2 役員に関する改定
(3)利益相反取引の防止
外部専門家を役員とすることが可能とされたことに伴い、管理組合の利益を犠牲にして自己や第三者の
利益を図るような恐れのある取引に対する規制の必要性が高くなったことから、今回の改正では役員の利
益相反行為の防止に係る規定が設けられました。具体的には次のとおりです。
① 理事会の決議
役員が自己または第三者のために管理組合と取引をしようとするときや、管理組合が役員以外の者と
の間で管理組合と当該役員との利益が相反する取引をしようとするときは、理事会において当該取引に
つき重要な事実を開示し、理事会の承認を受けなければならないとされました。また、その決議には、
特別の利害関係を有する理事は加わることができません。
② 理事長が利益相反行為に該当する場合の理事長権限
理事長は管理組合を代表しますが、理事長と管理組合との間の利害が相反する事項に関しては、理事
長の代表権は制限され、監事または理事長以外の理事が管理組合を代表することとなります。
(4)監事の権限の明確化
これまでも監事は、管理組合の業務の執行や財産の状況を監査し、その結果を総会に報告すべき義務を
負うものとされていました。しかし、その具体的内容や、監査の実効性を担保する調査権限等については
何も定めがありませんでした。

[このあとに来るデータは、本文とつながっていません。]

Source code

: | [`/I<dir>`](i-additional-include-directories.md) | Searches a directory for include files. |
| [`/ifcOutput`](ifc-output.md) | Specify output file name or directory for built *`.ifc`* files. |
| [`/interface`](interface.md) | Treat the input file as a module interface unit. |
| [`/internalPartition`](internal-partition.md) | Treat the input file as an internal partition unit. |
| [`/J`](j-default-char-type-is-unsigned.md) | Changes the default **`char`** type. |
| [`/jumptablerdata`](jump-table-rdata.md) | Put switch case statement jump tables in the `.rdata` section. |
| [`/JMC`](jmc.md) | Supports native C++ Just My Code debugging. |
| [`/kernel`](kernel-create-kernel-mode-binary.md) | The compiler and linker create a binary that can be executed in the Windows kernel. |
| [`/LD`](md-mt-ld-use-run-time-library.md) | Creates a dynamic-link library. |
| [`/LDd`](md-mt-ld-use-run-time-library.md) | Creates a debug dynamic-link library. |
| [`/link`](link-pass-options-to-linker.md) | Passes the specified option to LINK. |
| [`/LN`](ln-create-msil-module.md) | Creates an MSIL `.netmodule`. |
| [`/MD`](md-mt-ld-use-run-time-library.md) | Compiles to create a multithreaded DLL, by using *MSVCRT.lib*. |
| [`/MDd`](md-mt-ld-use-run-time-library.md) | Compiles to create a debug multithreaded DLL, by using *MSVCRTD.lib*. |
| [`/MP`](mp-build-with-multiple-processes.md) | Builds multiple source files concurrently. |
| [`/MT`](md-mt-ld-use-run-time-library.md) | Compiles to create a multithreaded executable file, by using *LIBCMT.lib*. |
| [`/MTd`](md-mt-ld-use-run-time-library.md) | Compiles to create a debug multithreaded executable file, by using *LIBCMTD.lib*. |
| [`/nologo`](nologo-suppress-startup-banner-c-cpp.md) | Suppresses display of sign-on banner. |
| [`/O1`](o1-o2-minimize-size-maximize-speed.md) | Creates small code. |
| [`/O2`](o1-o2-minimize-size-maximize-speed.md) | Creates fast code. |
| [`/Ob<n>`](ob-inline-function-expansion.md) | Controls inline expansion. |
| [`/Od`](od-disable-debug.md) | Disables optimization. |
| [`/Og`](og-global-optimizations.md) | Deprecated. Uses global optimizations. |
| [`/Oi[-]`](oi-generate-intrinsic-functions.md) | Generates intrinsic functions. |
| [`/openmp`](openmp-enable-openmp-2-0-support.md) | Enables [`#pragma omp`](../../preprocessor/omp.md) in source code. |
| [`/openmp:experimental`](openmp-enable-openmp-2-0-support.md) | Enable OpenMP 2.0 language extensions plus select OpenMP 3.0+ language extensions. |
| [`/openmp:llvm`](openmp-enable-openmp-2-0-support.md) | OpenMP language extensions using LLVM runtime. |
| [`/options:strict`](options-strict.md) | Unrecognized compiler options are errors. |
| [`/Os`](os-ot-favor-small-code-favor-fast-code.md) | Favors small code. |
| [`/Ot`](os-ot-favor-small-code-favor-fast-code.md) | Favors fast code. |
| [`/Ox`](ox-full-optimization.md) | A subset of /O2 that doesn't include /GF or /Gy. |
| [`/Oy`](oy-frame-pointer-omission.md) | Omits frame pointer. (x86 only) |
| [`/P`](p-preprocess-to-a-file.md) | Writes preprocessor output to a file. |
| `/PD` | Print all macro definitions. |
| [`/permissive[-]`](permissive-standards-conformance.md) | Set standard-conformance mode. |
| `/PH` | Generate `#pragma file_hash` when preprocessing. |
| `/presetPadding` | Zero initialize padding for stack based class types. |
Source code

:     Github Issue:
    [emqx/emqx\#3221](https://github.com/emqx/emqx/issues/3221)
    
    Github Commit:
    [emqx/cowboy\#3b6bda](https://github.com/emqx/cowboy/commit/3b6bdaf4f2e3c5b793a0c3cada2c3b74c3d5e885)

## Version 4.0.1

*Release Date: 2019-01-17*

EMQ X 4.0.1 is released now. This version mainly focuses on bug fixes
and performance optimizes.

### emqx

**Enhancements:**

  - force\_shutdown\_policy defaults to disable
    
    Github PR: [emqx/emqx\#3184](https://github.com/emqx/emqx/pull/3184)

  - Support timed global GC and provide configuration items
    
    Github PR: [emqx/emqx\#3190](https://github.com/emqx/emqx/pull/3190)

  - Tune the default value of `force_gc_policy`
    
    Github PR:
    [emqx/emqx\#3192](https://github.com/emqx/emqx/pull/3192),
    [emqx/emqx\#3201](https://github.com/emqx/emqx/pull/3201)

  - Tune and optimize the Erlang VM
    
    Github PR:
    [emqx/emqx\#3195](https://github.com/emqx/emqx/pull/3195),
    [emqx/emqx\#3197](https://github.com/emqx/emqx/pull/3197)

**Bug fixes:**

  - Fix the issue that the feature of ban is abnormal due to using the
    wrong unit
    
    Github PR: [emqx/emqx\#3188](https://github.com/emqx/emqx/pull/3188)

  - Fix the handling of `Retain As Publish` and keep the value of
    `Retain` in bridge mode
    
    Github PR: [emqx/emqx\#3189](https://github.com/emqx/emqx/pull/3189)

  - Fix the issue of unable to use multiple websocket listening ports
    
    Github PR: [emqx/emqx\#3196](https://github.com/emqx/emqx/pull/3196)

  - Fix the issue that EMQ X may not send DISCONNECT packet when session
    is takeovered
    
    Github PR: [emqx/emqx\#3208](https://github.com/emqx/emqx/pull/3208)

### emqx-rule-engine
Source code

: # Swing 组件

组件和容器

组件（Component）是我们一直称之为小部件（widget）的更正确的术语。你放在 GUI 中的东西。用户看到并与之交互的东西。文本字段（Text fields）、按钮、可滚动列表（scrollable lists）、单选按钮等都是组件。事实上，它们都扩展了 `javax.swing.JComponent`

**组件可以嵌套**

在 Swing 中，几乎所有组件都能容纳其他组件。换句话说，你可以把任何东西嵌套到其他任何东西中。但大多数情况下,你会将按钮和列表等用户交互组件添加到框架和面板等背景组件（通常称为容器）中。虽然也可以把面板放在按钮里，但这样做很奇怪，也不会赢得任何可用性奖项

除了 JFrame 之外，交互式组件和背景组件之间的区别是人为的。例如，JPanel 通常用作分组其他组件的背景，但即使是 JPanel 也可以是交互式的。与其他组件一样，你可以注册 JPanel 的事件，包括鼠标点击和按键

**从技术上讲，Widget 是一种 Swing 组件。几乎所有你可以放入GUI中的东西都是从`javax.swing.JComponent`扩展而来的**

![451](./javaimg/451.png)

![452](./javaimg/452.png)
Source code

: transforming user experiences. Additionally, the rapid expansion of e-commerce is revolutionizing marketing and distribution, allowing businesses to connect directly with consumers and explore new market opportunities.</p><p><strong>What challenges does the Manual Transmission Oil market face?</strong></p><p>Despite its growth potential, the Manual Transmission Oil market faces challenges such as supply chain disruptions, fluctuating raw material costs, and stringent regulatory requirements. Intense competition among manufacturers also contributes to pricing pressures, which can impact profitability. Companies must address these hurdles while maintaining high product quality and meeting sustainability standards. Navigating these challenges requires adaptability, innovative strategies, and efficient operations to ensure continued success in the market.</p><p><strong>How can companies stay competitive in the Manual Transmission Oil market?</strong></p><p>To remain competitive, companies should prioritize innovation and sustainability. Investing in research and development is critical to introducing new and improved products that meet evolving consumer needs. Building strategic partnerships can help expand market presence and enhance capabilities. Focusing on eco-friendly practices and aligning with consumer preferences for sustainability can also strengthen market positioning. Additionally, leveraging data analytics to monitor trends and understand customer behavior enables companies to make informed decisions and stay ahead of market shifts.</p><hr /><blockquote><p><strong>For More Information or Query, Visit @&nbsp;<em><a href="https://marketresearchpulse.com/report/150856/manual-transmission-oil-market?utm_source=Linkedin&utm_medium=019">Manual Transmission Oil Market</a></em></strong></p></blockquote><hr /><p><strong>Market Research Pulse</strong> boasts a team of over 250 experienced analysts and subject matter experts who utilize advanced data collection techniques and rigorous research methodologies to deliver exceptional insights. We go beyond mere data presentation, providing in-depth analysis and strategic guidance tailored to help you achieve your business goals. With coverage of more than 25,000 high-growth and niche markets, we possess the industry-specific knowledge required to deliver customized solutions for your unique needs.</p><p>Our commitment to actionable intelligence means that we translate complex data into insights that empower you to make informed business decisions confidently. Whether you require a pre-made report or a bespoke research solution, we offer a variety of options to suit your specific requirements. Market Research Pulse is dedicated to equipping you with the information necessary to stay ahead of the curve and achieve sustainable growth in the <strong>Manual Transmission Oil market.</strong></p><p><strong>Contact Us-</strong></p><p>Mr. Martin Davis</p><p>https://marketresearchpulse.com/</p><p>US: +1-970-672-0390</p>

そこで、今回の改正では、次のような規定を設けて監事の職務権限の明確
化等を図っています。
① 監事の職務内容
監事の業務には「理事が総会に提出しようとする議案を調査」することが含まれ、かつ「その調査の
結果、法令又は規約に反し、又は著しく不当な事項があると認められるとき」にはその事項も総会の報
告事項であるとする考え方が示されました。
② 監事の調査権限
監事の報告請求権、調査権として、いつでも理事や管理組合の職員に対して業務の報告を求め、ある
いは業務や財産の状況を調査することができる旨が明記されました。
③ 理事会への出席および報告義務、理事会の招集請求等
これまで監事は、理事会への出席は任意とされていましたが、監事の監督機能の強化のため、監事は
「理事会に出席し、必要があると認めるときは、意見を述べなければならない」とされました。
そして、理事が不正の行為をしたりその恐れがあると認めるときや、法令、規約、使用細則等、総会
・理事会の決議に違反する事実や著しく不当な事実があると認めるときは、「遅滞なく、その旨を理事
会に報告しなければならない」とされました。
さらに、理事会の招集請求権とともに、請求のあった日から5日以内に理事長が理事会の招集通知を
発しないときの監事自らの理事会招集権も規定されたところです。